23.10.2014 - Arbeitspflicht auch ohne Lohn (BAG v. 09.05.2014, 6 AZR 246/12)

Arbeitspflicht auch ohne Lohn (BAG v. 09.05.2014, 6 AZR 246/12)

Kein Zurückbehaltungsrecht des Arbeitsnehmers in Insolvenz wegen Altmasseverbindlichkeiten

Arbeitnehmer erbringen ihre Arbeitsleistung im Wege der Vorleistung, denn erst am Ende des Monats wird bezahlt. Deshalb steht Ihnen grundsätzlich Zurückbehaltungsrecht gem. § 273 BGB zu und sie sind zur Vorleistung nach § 614 BGB nicht mehr verpflichtet, wenn der Lohn bereits rückständig ist.

Anders jedoch in der Insolvenz:
Im zu entscheidenden Fall war das Insolvenzverfahren am 29.04.2009 eröffnet worden. Der Insolvenzverwalter hatte die Arbeitsverhältnisse gekündigt; über deren Wirksamkeit gab es jedoch Streit. Man beendete das Arbeitsverhältnis durch Vergleich zum 30.04.2010.
Am 28.10.2009 forderte daher der Insolvenzverwalter den Arbeitnehmer zur Erbringung der Arbeitsleistung auf. Dies hat er abgelehnt, weil er seit 01.05.2009 kein Geld mehr erhalten habe. Der Insolvenzverwalter hatte jedoch sogenannte Masseunzulänglichkeit angekündigt. Er hatte also erklärt, dass die in der Insolvenz ihm obliegenden Verpflichtungen auf Zahlung von Lohn (und anderen Verpflichtungen) nicht erfüllbar sind. Rechtlich hat dies zur
Folge, dass es sich dann um sogenannte Altmasseverbindlichkeiten handelt.

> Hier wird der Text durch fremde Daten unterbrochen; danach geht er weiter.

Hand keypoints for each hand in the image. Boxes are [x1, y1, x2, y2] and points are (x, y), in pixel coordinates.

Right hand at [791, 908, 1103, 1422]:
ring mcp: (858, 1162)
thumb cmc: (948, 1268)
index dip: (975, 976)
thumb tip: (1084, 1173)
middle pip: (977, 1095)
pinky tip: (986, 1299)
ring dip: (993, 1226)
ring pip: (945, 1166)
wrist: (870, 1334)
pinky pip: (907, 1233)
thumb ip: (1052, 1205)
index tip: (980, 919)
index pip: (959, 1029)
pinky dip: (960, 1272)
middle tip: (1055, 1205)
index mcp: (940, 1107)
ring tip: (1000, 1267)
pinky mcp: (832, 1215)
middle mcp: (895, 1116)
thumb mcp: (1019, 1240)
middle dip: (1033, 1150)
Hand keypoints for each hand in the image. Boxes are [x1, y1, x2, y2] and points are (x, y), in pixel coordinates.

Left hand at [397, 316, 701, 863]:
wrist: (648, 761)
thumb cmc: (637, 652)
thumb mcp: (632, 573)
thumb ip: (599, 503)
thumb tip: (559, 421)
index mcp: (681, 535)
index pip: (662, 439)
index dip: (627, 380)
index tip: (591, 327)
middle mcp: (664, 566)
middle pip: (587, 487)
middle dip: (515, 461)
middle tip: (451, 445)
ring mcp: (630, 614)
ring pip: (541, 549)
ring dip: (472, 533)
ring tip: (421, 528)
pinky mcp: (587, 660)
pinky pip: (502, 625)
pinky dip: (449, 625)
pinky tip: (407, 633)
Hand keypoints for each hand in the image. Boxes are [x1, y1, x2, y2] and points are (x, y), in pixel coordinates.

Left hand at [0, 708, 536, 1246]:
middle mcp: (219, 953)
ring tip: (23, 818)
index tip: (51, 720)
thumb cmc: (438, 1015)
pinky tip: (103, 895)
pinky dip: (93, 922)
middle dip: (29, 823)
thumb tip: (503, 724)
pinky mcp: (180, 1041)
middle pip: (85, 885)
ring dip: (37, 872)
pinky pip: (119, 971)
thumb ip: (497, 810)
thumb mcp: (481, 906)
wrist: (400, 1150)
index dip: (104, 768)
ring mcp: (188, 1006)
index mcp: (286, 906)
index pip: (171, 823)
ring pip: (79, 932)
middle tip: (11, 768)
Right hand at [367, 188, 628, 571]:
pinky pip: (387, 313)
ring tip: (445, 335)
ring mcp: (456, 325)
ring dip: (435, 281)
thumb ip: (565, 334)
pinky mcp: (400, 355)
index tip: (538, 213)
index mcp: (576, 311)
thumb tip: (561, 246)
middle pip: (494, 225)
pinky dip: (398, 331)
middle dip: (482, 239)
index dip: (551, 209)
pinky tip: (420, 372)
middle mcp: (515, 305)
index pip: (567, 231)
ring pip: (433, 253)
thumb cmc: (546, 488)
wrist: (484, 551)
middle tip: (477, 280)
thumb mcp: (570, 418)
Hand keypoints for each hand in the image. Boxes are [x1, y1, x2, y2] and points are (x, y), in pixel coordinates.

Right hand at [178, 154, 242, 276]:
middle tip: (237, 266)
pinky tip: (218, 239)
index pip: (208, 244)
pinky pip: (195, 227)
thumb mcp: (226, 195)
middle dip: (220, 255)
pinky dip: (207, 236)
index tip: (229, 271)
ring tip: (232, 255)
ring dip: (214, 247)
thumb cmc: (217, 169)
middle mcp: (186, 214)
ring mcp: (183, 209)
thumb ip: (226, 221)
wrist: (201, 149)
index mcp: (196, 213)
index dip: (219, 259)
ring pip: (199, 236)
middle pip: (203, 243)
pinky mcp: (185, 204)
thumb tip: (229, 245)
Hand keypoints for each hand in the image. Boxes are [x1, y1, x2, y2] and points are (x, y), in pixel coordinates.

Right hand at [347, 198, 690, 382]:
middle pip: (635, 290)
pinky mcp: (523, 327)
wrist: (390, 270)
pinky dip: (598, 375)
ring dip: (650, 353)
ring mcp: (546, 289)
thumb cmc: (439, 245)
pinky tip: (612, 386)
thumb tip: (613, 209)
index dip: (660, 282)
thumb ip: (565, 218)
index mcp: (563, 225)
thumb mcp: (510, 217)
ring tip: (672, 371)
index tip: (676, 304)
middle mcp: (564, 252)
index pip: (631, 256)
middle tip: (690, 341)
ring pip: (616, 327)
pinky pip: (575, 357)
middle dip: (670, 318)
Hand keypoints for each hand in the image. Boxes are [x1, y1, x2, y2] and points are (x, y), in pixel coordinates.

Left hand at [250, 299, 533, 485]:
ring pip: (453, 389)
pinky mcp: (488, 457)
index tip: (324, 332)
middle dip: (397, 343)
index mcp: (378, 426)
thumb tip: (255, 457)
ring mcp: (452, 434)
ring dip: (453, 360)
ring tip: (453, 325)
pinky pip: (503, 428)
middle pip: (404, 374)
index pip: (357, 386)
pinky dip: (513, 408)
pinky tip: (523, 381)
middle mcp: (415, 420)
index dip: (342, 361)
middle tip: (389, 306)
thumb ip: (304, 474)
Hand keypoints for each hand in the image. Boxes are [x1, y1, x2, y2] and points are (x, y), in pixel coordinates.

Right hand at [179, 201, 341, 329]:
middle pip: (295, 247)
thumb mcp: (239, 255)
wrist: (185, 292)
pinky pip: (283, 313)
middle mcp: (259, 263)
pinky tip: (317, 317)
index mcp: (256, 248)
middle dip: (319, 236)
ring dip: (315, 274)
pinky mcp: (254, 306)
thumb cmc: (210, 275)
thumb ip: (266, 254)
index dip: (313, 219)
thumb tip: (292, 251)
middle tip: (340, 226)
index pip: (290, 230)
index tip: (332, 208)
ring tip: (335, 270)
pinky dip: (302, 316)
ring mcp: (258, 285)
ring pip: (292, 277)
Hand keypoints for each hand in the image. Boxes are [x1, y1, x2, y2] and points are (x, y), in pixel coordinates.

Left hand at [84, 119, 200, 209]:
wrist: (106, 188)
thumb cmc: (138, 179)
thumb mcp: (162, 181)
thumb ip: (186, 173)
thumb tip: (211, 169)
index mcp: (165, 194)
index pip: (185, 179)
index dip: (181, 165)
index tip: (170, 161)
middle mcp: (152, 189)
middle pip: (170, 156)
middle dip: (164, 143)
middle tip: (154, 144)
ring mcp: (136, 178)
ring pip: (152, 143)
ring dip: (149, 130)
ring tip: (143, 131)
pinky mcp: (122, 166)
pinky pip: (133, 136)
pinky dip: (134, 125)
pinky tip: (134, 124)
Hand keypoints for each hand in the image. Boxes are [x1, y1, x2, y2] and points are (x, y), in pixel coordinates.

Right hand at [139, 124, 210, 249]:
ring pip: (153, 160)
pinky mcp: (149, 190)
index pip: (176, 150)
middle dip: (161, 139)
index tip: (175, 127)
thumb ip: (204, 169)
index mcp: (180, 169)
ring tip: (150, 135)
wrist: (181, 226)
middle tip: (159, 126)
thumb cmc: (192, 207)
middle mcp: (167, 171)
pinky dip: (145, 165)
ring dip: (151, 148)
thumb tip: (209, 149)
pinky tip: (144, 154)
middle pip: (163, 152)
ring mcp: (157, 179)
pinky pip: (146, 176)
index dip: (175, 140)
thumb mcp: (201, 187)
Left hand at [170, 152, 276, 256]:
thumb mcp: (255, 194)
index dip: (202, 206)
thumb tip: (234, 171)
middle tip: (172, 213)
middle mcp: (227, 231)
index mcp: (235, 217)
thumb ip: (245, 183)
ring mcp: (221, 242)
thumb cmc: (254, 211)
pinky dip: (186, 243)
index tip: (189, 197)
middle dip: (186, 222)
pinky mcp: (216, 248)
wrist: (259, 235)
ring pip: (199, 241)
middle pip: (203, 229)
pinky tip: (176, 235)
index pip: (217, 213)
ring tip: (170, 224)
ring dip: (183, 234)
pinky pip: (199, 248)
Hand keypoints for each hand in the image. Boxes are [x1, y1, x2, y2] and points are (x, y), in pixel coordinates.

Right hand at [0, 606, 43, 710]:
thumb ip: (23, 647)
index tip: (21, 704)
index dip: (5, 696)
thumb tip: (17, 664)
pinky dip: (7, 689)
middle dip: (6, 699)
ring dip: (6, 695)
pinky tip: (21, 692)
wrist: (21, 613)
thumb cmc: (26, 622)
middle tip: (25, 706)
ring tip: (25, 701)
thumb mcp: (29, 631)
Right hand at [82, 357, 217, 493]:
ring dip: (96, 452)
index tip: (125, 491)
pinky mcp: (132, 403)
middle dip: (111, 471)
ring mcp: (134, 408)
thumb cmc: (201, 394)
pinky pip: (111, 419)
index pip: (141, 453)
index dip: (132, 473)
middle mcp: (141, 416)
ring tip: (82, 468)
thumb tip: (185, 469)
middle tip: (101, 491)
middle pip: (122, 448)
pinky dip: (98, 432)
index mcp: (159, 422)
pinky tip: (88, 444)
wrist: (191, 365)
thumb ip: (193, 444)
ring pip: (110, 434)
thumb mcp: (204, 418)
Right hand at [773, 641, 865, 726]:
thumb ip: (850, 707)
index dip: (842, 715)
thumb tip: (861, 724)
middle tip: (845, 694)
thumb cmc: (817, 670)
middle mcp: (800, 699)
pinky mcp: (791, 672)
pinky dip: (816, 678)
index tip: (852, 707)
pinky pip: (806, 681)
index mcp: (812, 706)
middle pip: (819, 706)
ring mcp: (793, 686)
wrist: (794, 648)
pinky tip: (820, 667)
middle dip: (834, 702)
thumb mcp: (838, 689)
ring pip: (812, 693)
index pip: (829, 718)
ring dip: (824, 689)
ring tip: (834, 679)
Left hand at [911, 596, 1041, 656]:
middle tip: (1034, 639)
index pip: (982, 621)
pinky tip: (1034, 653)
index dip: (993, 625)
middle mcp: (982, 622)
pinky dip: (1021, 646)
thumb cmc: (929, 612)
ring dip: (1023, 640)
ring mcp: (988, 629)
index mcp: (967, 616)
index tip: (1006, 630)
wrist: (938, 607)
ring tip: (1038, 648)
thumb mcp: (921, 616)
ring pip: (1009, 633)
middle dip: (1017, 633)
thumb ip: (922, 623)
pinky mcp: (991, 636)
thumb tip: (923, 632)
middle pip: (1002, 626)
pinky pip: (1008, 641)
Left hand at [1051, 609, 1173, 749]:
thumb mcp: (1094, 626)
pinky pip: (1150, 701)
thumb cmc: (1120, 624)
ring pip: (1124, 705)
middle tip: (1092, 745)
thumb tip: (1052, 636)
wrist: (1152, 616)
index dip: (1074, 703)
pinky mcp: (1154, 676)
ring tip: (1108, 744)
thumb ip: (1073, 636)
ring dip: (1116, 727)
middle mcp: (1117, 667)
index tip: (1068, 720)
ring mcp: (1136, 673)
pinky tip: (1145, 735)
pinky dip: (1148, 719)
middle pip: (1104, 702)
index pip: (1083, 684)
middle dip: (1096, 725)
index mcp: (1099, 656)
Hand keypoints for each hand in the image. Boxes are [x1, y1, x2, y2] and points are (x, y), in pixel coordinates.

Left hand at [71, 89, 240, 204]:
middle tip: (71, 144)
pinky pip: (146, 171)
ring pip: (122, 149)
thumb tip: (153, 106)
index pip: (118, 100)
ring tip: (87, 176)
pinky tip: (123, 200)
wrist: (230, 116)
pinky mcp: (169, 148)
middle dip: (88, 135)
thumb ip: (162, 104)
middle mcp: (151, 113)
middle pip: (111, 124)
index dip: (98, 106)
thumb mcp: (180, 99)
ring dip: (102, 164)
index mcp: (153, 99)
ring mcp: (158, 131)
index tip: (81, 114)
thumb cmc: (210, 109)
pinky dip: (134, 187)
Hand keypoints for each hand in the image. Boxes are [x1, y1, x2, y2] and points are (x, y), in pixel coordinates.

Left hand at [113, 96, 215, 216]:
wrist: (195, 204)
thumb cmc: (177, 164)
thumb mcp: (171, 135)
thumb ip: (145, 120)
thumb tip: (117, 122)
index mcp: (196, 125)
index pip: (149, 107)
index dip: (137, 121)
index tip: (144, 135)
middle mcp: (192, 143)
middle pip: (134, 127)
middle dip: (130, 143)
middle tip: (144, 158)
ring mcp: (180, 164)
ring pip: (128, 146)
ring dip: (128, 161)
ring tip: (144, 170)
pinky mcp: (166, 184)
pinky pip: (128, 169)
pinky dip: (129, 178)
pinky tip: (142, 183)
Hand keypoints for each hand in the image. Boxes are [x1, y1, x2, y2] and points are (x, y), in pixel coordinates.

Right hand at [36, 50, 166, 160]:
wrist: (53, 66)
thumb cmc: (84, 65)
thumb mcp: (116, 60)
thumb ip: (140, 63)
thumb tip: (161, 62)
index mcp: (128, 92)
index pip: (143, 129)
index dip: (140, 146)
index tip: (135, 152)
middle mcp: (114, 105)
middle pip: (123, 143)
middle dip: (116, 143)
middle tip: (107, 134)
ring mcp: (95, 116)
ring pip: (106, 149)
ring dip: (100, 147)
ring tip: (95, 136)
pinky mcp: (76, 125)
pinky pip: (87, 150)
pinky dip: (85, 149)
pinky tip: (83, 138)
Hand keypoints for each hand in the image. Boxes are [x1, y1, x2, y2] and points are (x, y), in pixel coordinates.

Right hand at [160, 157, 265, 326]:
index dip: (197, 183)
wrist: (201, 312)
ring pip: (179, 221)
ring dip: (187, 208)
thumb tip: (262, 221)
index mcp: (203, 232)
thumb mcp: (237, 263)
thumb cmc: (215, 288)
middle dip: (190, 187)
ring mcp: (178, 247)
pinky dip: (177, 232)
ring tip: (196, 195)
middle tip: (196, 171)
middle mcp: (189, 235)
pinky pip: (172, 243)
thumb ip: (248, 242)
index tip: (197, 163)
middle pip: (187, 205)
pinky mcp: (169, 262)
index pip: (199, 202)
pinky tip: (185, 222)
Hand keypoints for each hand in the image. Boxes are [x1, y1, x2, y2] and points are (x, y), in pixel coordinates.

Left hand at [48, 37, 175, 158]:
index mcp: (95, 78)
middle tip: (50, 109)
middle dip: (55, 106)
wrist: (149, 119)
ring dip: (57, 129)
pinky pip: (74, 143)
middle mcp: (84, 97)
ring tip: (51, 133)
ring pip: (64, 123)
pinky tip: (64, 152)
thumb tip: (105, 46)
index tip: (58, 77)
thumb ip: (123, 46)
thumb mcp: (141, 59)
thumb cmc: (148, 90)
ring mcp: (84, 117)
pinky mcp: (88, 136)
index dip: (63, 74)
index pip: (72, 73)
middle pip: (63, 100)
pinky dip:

Das Bundesarbeitsgericht entschied (BAG v. 08.05.2014, 6 AZR 246/12), dass die zurückliegenden Vergütungsansprüche keine Neumasseverbindlichkeiten sein. Da gem. § 210 InsO eine Zwangsvollstreckung wegen Altmasseverbindlichkeiten verboten sei, könne sich daraus auch kein Zurückbehaltungsrecht ergeben. Der insolvenzrechtliche Grundsatz der gleichmäßigen Befriedigung aller Gläubiger könne nicht zugunsten des Arbeitnehmers als einzigem begünstigen Gläubiger durchbrochen werden. Folglich ist der Arbeitnehmer verpflichtet, seine Arbeitsleistung zu erbringen trotz des nicht mehr gezahlten Gehaltes.

Anders wäre es jedoch möglicherweise dann, wenn eine zu zahlende Vergütung durchsetzbar wäre, also zum Beispiel Masseunzulänglichkeit nicht angezeigt ist.

Das BAG weist auch darauf hin, dass bei verspäteter Anzeige der Masseunzulänglichkeit die persönliche Haftung des Insolvenzverwalters § 60 InsO in der Regel nicht gegeben ist.

Damit bleibt die Situation eines Arbeitnehmers in einem insolventen Unternehmen problematisch.